How defence companies improve processes and attract talent when buying or cooperating with start-ups

By Dennis Tanke

Pressure on traditional defence manufacturers is growing as digital technologies and new suppliers enter the market. Procurement deadlines on the part of defence technology procurers are also getting shorter. One strategy to meet these challenges is to buy or cooperate with promising start-ups. Two hurdles must be overcome for successful cooperation: First, designing more efficient and faster processes. And secondly, convincing and retaining talents.

The defence sector is facing the same challenges as civilian industries: the digital transformation is leading to many new players pushing technologies that can also be used militarily. Of course, manufacturers are investing a lot of money to digitise their defence systems and security technologies. But in many areas, including AI and automation, they cannot keep pace. Because corporations like Amazon, Alphabet, Microsoft or Apple alone each invest either more or almost as much in research and development as the entire global aerospace and defence industry. According to PwC, their annual R&D expenditure recently amounted to around 20 billion US dollars. This money is also used to finance the war for the brightest minds.

Defence ministries are also pushing for shorter procurement cycles in order to be able to integrate new technologies more quickly into their army, air force and naval arsenals. For the established German manufacturers in the defence technology sector, who are used to long-term projects, this can only be solved by expanding their own R&D efforts or by buying or cooperating with start-ups. The second approach is cheaper, faster and safer. But competition from foreign companies is increasing. This is illustrated by the increasing number of cross-sectoral and sector-specific review procedures that take place under the German Foreign Trade Regulation: While 66 procedures were initiated in 2017, by 2020 there were already 159. They are intended to prevent foreign states and companies from gaining access to safety-critical technologies through the participation or acquisition of German manufacturers and developers. In addition, even large-scale projects have recently been put out to tender across Europe: in 2020, for example, the Dutch company Damen Naval was awarded the contract to build the new F126 frigates against competition from Germany, albeit with the Hamburg shipyard Blohm+Voss as a consortium partner.

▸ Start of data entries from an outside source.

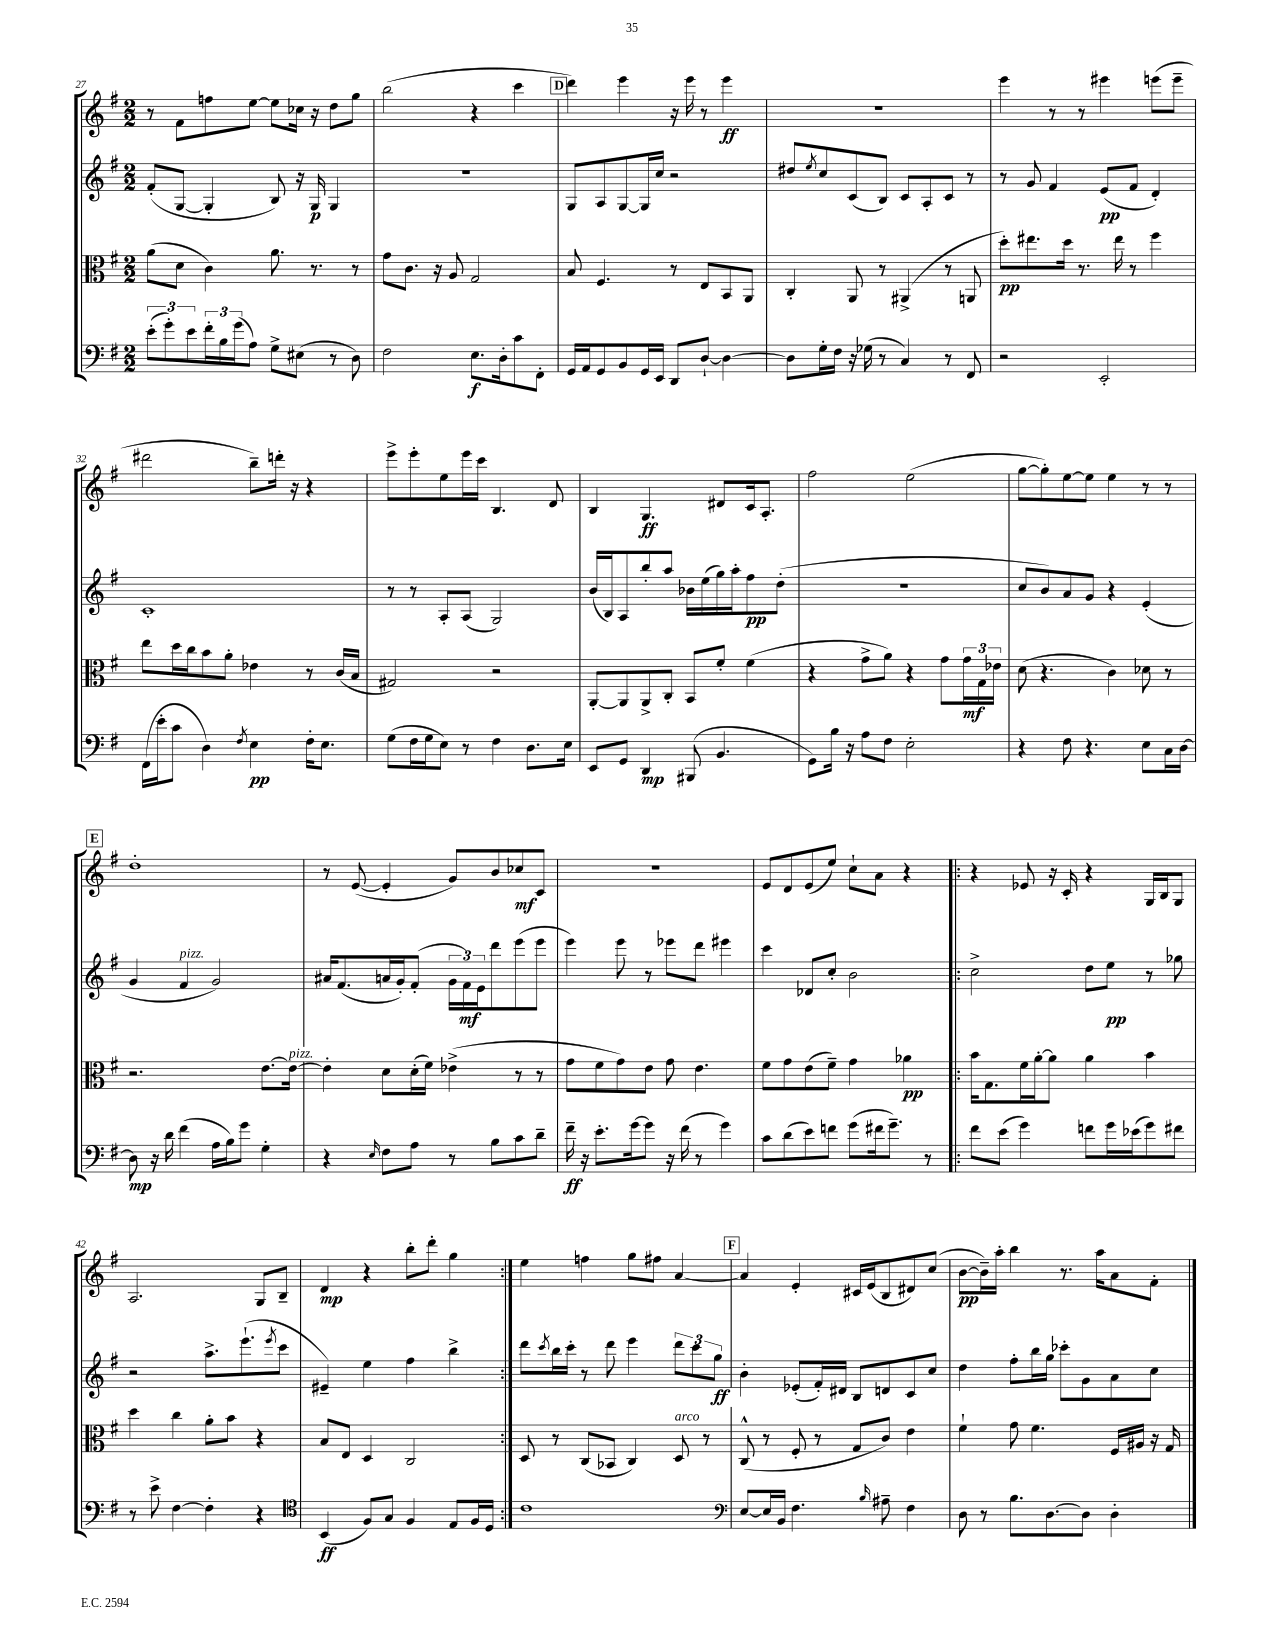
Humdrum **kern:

**kern	**kern	**kern	**kern
*staff4	*staff3	*staff2	*staff1
*clefF4	*clefC3	*clefG2	*clefG2
*k[f#]	*k[f#]	*k[f#]	*k[f#]
*M2/2	*M2/2	*M2/2	*M2/2
(12e'	(8a	(8f#'	8r
12g')	.	.	.
.	8d	[8G	8f#
12e	.	.	.
24f#'	4c)	4G']	8ff
24B	.	.	.
(24g	.	.	.
8A)	.	.	[8ee
8G^	8.a	8B)	8ee]
(8E#	.	16r	16cc-
.	8.r	16G	16r
8r	.	4G	8dd
8D)	8r	.	8gg
=	=	=	=
2F#	8g	1r	(2bb
.	8.c	.	.
.	16r	.	.
.	8A	.	.
8.E	2G	.	4r
16D'	.	.	.
8c	.	.	4ccc
8FF#'	.	.	.
=	=	=	=
16GG	8B	8G	4ddd)
16AA	.	.	.
8GG	4.F#	8A	.
8BB	.	[8G	4eee
16GG	.	16G]	.
16EE	.	16cc	.
8DD	8r	2r	16r
.	.	.	16eee
[8D`	8E	.	8r
4D_	8BB	.	4eee
.	8AA	.	.
=	=	=	=
8D]	4C'	8dd#	1r
.	.	8qee	.
16G'	.	8cc	.
16F#	.	.	.
16r	8AA	(8c	.
(16G-	.	.	.
8r	8r	8B)	.
4C)	(4AA#^	8c	.
.	.	8A'	.
8r	8r	8c	.
8FF#	8AA	8r	.
=	=	=	=
2r	8dd')	8r	4eee
.	8.ee#	8g	.
.	.	4f#	8r
.	16dd	.	.
.	8.r	.	8r
2EE'	.	(8e	4eee#
.	16ee#	.	.
.	8r	8f#	.
.	4ff#	4d')	(8eee
.	.	.	8eee~
=	=	=	=
(16FF#	8ee	1c'	2ddd#
16e'	.	.	.
8c	16dd	.	.
.	16cc	.	.
4D)	8b	.	.
.	8a'	.	.
8qF#	.	.	.
4E	4e-	.	8bb~)
.	.	.	16ddd'
.	.	.	16r
16F#'	8r	.	4r
8.E	.	.	.
.	(16c	.	.
.	16B	.	.
=	=	=	=
(8G	2G#)	8r	8eee^
16F#	.	8r	8eee'
16G	.	.	.
8E)	.	8A'	8ee
8r	.	(8A	16eee
.	.	.	16ccc
4F#	2r	2G)	4.B
8.D	.	.	.
.	.	.	8d
16E	.	.	.
=	=	=	=
8EE	[8AA'	(16b	4B
.	.	16B)	.
8GG	8AA]	8A	.
4DD	8AA^	8bb'	4.G
.	8C'	8aa	.
(8BBB#	8BB	16b-	.
.	.	(16ee	.
4.BB	8f#'	16gg)	8d#
.	.	16aa'	.
.	(4f#	8ff#	16c
.	.	.	8.A'
.	.	(8dd'	.
=	=	=	=
8GG)	4r	1r	2ff#
16B	.	.	.
16r	.	.	.
8A	8g^	.	.
8F#	8a)	.	.
2E'	4r	.	(2ee
.	8g	.	.
.	24g	.	.
.	24G	.	.
.	24e-	.	.
=	=	=	=
4r	(8d	8cc	[8gg
.	4.r	8b)	8gg'])
8F#	.	8a	[8ee
4.r	.	8g	8ee]
.	4c)	4r	4ee
8E	8d-	(4e'	8r
16C	8r	.	8r
[16D	.	.	.
=	=	=	=
8D]	2.r	4g	1dd'
16r	.	.	.
16d	.	.	.
(4f#	.	4f#	.
16A	.	2g)	.
16B)	.	.	.
8g	.	.	.
4G'	[8.e	.	.
.	16e_	.	.
=	=	=	=
4r	4e']	16a#	8r
.	.	(8.f#	.
.	.	.	([8e
16qqE	.	.	.
8F#	8d	16a	4e']
.	.	16g')	.
8A	(16d'	(8f#'	.
.	16f#)	.	.
8r	(4e-^	24g	8g)
.	.	24f#)	.
.	.	24e	.
8B	.	8ddd	8b
8c	8r	(8eee	8cc-
8d~	8r	8eee	8c
=	=	=	=
16f#~	8g	4eee)	1r
16r	.	.	.
8.e'	8f#	.	.
.	8g)	8eee	.
[16g	.	.	.
8g]	8e	8r	.
16r	8g	8eee-	.
(16f#	.	.	.
8r	4.e	8ddd	.
4g)	.	4eee#	.
=	=	=	=
8c	8f#	4ccc	8e
(8d	8g	.	8d
8e)	(8e	8d-	(8e
8f	8f#~)	8cc'	8ee)
(8g	4g	2b	8cc`
16f#	.	.	8a
8.g~)	.	.	.
.	4a-	.	4r
8r	.	.	.
=!|:	=!|:	=!|:	=!|:
8f#	16b	2cc^	4r
.	8.G	.	.
(8e	.	.	.
4g)	16f#	.	8e-
.	[16a'	.	.
.	8a]	.	16r
.	.	.	16c'
8f	4a	8dd	4r
16g	.	8ee	.
(16e-	.	.	.
8g)	4b	8r	16G
.	.	.	16B
8f#	.	8gg-	8G
=	=	=	=
8r	4dd	2r	2.A
8e^	.	.	.
[4F#	4cc	.	.
4F#']	8a'	8.aa^	.
.	8b	.	.
.	.	(8.eee`	.
4r	4r	.	8G
.	.	8qeee	.
.	.	8ccc	8B~
=	=	=	=
*clefC4	*	*	*
(4BB	8B	4e#~)	4d
.	8E	.	.
8F#)	4D	4ee	4r
8G	.	.	.
4F#	2C	4ff#	8bb'
.	.	.	8ddd'
8E	.	4bb^	4gg
16F#	.	.	.
16D	.	.	.
=:|!	=:|!	=:|!	=:|!
1c	8D	8ddd	4ee
.	.	8qccc	.
.	8r	16bb	.
.	.	16ccc'	.
.	(8C	8r	4ff
.	8BB-	8ddd	.
.	4C)	4eee	8gg
.	.	.	8ff#
.	8D	12ddd	[4a
.	.	12ccc	.
.	8r	.	.
.	.	12gg	.
=	=	=	=
*clefF4	*	*	*
[8E	(8C^^	4b'	4a]
16E]	8r	.	.
16BB	.	.	.
4.F#	8F#'	(8e-'	4e'
.	8r	16f#')	.
.	.	16d#	.
.	8G	8B	16c#
.	.	.	(16e
16qqB	.	.	.
8A#~	8c)	8d	8B
4F#	4e	8c	8d#)
.	.	8cc	(8cc
=	=	=	=
8D	4f#`	4dd	[8b
8r	.	.	16b~])
.	.	.	16aa'
8.B	8g	8ff#'	4bb
.	4.f#	16bb	.
[8.D	.	16gg	.
.	.	8ccc-'	8.r
8D]	.	8g	.
.	.	.	16aa
4D'	16F#	8a	8a
.	16A#	.	.
.	16r	8cc	8f#'
.	16G	.	.
==	==	==	==
*-	*-	*-	*-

Based on our experience, German companies should realign their strategy. Buying or cooperating with start-ups from the high-tech sector can help to mentally “get ahead of the situation” when it comes to new technologies and to be able to react better to new developments. However, this only leads to success if structures and processes are adapted accordingly. The biggest challenge is to reconcile the sometimes very different ways of thinking and working of established companies and those that are new to the market. Imposing the old ways of working on a start-up in post-merger integration or in the context of joint projects would torpedo success and drive important specialists and managers into fluctuation.

Steering cooperation in the right direction

Against the background of a conventional employee structure, cooperation with start-ups offers established companies the chance to prove themselves as attractive employers. We make the following recommendations for action:

  • The own strategy determines the choice of partners
    First, it is important to analyse which technological developments are relevant and how they affect one's own strategic orientation. After that, start-ups can be sought that can help as takeover candidates or cooperation partners in the implementation of the strategy. Special attention should be paid to the founders as well as the know-how of the experts and managers.
  • Binding important know-how carriers to the company
    Especially in the case of takeovers, the most important know-how carriers in the start-up should be identified and tied to the company in the course of HR due diligence (if possible) or at the latest in the post-merger integration. But even in the case of cooperation, success depends decisively on the motivation and expertise of the employees involved on both sides.
  • Adapt processes and structures
    Established companies often have entrenched processes and structures. The integration of hardware and software plays a key role in defence systems. Project management is therefore very complex, and not only in large-scale projects such as the new frigates of the German Navy. It must be able to solve complicated detailed issues as well as take into account rapid technological developments in on-going projects. This requires a flexible project structure and methodology as well as good interface management.
  • Developing technical and managerial staff
    New strategies, structures and processes require the further development of technical and managerial staff. In many cases this can only be achieved with a change in management, for example to establish new management tools. In the most important positions, job profiles and assessments of the previous incumbents should be used to check whether the necessary and actual skills match. Otherwise, new working and communication methods cannot be implemented.


The acquisition of or increased cooperation with start-ups represents an opportunity for further development for traditional German companies from the defence sector. However, this can only be seized if the technical and managerial staff are convinced of the need for change and support it. If necessary, an entrenched management team must be replaced by a new leadership. Top managers can also come from related technology sectors such as civil aviation. It is important to be able to work well with start-ups and international partners. In view of the dynamics in the market and the complexity of the tasks, the ability for good project management and cooperation will be crucial in the future.